We obtain from [32, Proposition F.1.a.] that if the vector \((p_1, \ldots , p_n)\) majorises the vector \((q_1, \ldots , q_n)\), then

$$\begin{aligned} \prod _{i=1}^n p_i \le \prod _{i=1}^n q_i. \end{aligned}$$

The proof is complete by noting that \(\Pr (X=n)=\prod _{i=1}^n p_i\) and \(\Pr (Y=n)=\prod _{i=1}^n q_i\). \(\square\)

2.6 Other Tools

Lemma 5

(Chernoff Bound [36]) Let \(X\sim \text {PB} (p_1, p_2, \ldots , p_n)\). Let \(\mu ={\mathbb {E}}\left[ X\right] =\sum _{i=1}^n p_i\). Then

  1. (a)

    \(\Pr (X\ge (1+\delta )\mu )\le e^{-\delta ^2 \mu /3}\) for any \(\delta >0\).

  2. (b)

    \(\Pr (X\le (1-\delta )\mu )\le e^{-\delta ^2 \mu /2}\) for any \(0\le \delta \le 1\).

Lemma 6

(Chernoff–Hoeffding Bound [12]) Let \(X\sim \text {PB} (p_1, p_2, \ldots , p_n)\). Let \(\mu ={\mathbb {E}}\left[ X\right] =\sum _{i=1}^n p_i\). Then, \(\Pr (|X-\mu |\ge t)\le 2e^{-2t^2/n}\).

We also recall that a random variable X is said to stochastically dominate another random variable Y (defined on the same probability space) if for all \(k\in {\mathbb {R}}\) we have \(\Pr (X\ge k) \ge \Pr (Y\ge k)\) [7, Definition 1.8.1], and as a result \({\mathbb {E}}\left[ X\right] \ge {\mathbb {E}}\left[ Y\right]\) [7, Corollary 1.8.3]. We write \(\ln (\cdot )\) to denote the natural logarithm (with base e) and \(\log (\cdot )\) for logarithm with base two.

3 Runtime Analysis Under Low Selective Pressure

Before we get to analysing the function, we introduce some notation. Let \(C_{t,i}\) for all \(i\in [n]\) denote the number of individuals having at least i leading 1s in iteration t, and \(D_{t,i}\) is the number of individuals having exactly \(i-1\) leading 1s. For the special case \(i=1\), \(D_{t,i}\) consists of individuals that do not have any leading 1s.

Once the population has been sampled, the algorithm invokes truncation selection to select the \(\mu\) fittest individuals (out of a population of \(\lambda\)) to update the probability vector. We take this \(\mu\)-cutoff into account by defining a random variable

$$\begin{aligned} Z_t {:}{=}\max \{i\in \{0\}\cup [n] : C_{t,i}\ge \mu \}, \end{aligned}$$
(5)

which tells us how many marginals, counting from bit position one, are set to the upper border \(1-1/n\) in iteration t. Furthermore, we define another random variable

$$\begin{aligned} Z_t^*{:}{=}\max \{i\in \{0\}\cup [n] : C_{t,i}>0\} \end{aligned}$$
(6)

to be the number of leading 1s of the fittest individual(s).
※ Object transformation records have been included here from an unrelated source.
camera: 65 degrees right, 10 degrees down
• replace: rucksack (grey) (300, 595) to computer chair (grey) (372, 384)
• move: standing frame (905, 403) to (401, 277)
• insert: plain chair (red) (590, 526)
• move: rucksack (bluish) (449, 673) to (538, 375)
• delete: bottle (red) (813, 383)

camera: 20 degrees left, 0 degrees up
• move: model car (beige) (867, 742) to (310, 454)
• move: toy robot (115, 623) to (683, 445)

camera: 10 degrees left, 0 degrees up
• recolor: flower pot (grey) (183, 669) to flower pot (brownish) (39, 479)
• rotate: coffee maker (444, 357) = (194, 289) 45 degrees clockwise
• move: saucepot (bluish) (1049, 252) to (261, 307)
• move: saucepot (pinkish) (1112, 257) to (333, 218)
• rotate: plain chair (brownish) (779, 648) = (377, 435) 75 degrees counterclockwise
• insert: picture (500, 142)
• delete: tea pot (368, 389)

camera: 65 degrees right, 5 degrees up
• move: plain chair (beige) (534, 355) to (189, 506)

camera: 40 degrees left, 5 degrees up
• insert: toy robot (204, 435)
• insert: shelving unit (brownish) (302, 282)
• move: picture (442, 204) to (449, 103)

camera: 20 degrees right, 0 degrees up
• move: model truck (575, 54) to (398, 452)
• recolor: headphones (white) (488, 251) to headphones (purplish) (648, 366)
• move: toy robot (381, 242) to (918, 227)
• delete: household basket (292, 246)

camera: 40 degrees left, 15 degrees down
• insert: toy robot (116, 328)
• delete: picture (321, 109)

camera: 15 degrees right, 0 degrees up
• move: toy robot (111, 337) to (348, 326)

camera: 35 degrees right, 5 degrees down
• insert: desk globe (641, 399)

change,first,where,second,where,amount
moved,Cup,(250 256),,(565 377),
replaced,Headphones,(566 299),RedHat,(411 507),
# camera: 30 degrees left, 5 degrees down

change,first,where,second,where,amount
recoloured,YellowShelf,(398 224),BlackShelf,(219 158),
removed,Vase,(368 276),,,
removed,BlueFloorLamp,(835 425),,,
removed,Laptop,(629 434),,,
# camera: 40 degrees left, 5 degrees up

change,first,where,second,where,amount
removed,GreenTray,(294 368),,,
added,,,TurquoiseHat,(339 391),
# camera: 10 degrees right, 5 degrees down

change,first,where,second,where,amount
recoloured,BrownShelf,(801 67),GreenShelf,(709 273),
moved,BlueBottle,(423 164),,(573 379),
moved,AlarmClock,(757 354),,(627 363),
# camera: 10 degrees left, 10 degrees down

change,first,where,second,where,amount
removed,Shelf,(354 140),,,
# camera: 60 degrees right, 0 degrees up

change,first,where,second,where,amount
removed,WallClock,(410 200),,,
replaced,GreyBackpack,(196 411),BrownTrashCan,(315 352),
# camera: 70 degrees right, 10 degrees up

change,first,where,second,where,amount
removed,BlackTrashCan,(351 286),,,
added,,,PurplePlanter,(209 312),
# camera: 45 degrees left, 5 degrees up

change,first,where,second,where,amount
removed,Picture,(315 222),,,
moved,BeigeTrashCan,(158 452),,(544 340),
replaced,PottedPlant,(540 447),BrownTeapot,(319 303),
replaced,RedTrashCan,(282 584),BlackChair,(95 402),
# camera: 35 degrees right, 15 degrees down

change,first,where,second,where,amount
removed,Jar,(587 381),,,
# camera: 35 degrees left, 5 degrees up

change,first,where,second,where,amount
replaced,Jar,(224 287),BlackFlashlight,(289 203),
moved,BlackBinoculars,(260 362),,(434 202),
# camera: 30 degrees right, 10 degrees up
3.1 On the Distributions of \(C_{t,i}\) and \(D_{t,i}\)

In order to analyse the distributions of the random variables \(C_{t,i}\) and \(D_{t,i}\), we shall take an alternative view on the sampling process at an arbitrary bit position \(i\in [n]\) in iteration \(t\in {\mathbb {N}}\) via the principle of deferred decisions [36, p. 55]. We imagine that the process samples the values of the first bit for \(\lambda\) individuals. Once this has finished, it moves on to the second bit and so on until the population is sampled.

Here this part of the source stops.